Records from a dataset:
+++

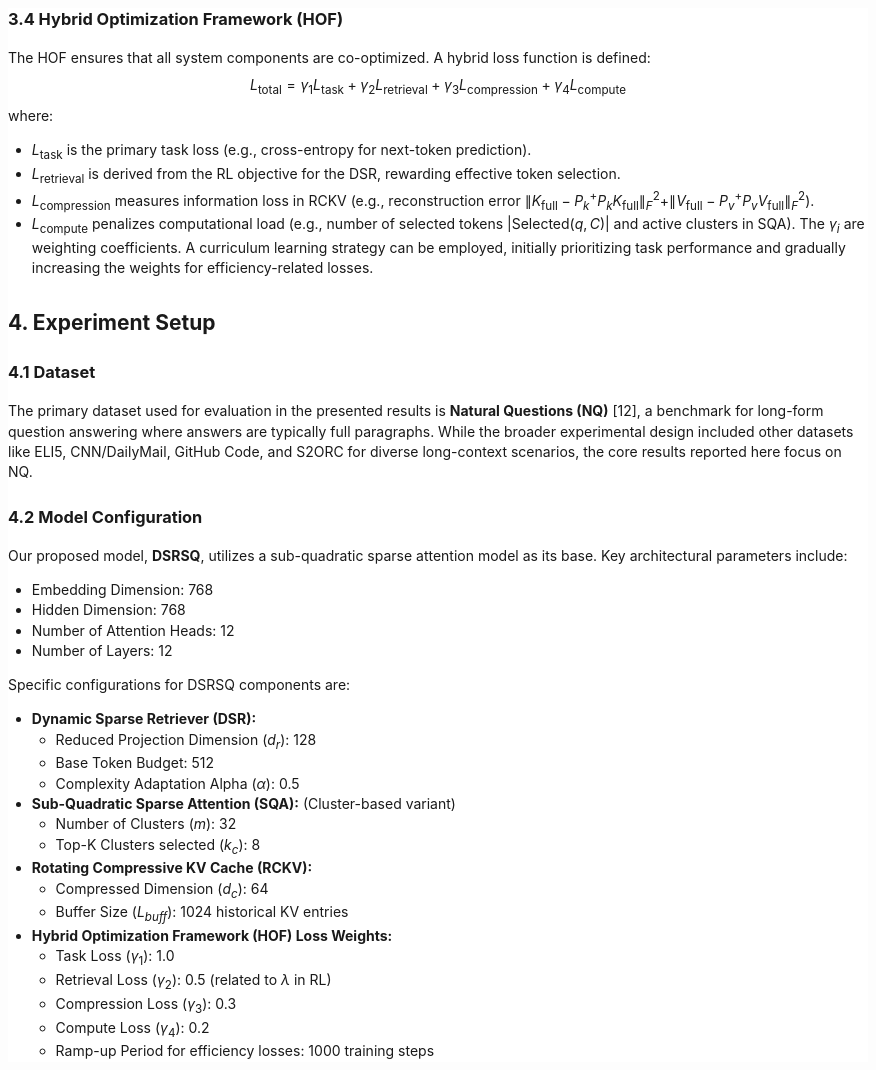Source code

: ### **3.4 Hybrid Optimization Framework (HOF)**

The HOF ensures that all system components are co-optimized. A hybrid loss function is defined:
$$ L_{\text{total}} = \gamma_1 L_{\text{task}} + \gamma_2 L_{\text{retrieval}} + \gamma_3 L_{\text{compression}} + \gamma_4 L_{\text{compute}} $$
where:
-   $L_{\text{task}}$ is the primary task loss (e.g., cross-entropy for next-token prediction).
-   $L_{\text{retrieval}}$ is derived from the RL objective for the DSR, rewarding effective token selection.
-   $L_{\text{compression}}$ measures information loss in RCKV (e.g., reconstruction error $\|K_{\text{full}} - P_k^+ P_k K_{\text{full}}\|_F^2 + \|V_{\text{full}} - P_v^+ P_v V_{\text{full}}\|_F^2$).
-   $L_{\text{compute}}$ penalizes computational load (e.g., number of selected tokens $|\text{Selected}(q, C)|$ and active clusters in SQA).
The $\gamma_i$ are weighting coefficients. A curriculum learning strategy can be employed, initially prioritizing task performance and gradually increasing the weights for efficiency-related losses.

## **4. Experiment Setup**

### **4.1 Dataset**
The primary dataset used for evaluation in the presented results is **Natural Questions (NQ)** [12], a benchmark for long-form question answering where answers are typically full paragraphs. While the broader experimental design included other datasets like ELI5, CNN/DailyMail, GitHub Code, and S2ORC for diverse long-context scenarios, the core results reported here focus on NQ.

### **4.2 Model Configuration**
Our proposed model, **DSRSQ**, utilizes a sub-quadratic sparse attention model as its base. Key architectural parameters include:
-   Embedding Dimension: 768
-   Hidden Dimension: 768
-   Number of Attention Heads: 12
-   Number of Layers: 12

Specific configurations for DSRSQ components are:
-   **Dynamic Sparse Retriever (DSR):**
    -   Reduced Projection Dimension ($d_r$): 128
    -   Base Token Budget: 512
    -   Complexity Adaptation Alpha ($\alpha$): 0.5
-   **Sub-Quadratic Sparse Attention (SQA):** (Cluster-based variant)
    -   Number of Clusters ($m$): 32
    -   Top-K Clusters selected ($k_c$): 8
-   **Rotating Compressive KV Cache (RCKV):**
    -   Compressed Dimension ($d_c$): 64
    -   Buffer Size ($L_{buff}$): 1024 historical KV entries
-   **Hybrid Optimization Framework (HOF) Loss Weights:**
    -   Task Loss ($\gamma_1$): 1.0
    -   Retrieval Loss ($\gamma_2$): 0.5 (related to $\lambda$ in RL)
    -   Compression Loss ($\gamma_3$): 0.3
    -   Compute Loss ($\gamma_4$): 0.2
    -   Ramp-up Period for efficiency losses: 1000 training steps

+++

# TO DO
Duplicate all of the items above line for line, with no changes, and leave the pictures out of your copy.

# THE COMPLETED TASK
Source code

: ### **3.4 Hybrid Optimization Framework (HOF)**

The HOF ensures that all system components are co-optimized. A hybrid loss function is defined:
$$ L_{\text{total}} = \gamma_1 L_{\text{task}} + \gamma_2 L_{\text{retrieval}} + \gamma_3 L_{\text{compression}} + \gamma_4 L_{\text{compute}} $$
where:
-   $L_{\text{task}}$ is the primary task loss (e.g., cross-entropy for next-token prediction).
-   $L_{\text{retrieval}}$ is derived from the RL objective for the DSR, rewarding effective token selection.
-   $L_{\text{compression}}$ measures information loss in RCKV (e.g., reconstruction error $\|K_{\text{full}} - P_k^+ P_k K_{\text{full}}\|_F^2 + \|V_{\text{full}} - P_v^+ P_v V_{\text{full}}\|_F^2$).
-   $L_{\text{compute}}$ penalizes computational load (e.g., number of selected tokens $|\text{Selected}(q, C)|$ and active clusters in SQA).
The $\gamma_i$ are weighting coefficients. A curriculum learning strategy can be employed, initially prioritizing task performance and gradually increasing the weights for efficiency-related losses.

## **4. Experiment Setup**

### **4.1 Dataset**
The primary dataset used for evaluation in the presented results is **Natural Questions (NQ)** [12], a benchmark for long-form question answering where answers are typically full paragraphs. While the broader experimental design included other datasets like ELI5, CNN/DailyMail, GitHub Code, and S2ORC for diverse long-context scenarios, the core results reported here focus on NQ.

### **4.2 Model Configuration**
Our proposed model, **DSRSQ**, utilizes a sub-quadratic sparse attention model as its base. Key architectural parameters include:
-   Embedding Dimension: 768
-   Hidden Dimension: 768
-   Number of Attention Heads: 12
-   Number of Layers: 12

Specific configurations for DSRSQ components are:
-   **Dynamic Sparse Retriever (DSR):**
    -   Reduced Projection Dimension ($d_r$): 128
    -   Base Token Budget: 512
    -   Complexity Adaptation Alpha ($\alpha$): 0.5
-   **Sub-Quadratic Sparse Attention (SQA):** (Cluster-based variant)
    -   Number of Clusters ($m$): 32
    -   Top-K Clusters selected ($k_c$): 8
-   **Rotating Compressive KV Cache (RCKV):**
    -   Compressed Dimension ($d_c$): 64
    -   Buffer Size ($L_{buff}$): 1024 historical KV entries
-   **Hybrid Optimization Framework (HOF) Loss Weights:**
    -   Task Loss ($\gamma_1$): 1.0
    -   Retrieval Loss ($\gamma_2$): 0.5 (related to $\lambda$ in RL)
    -   Compression Loss ($\gamma_3$): 0.3
    -   Compute Loss ($\gamma_4$): 0.2
    -   Ramp-up Period for efficiency losses: 1000 training steps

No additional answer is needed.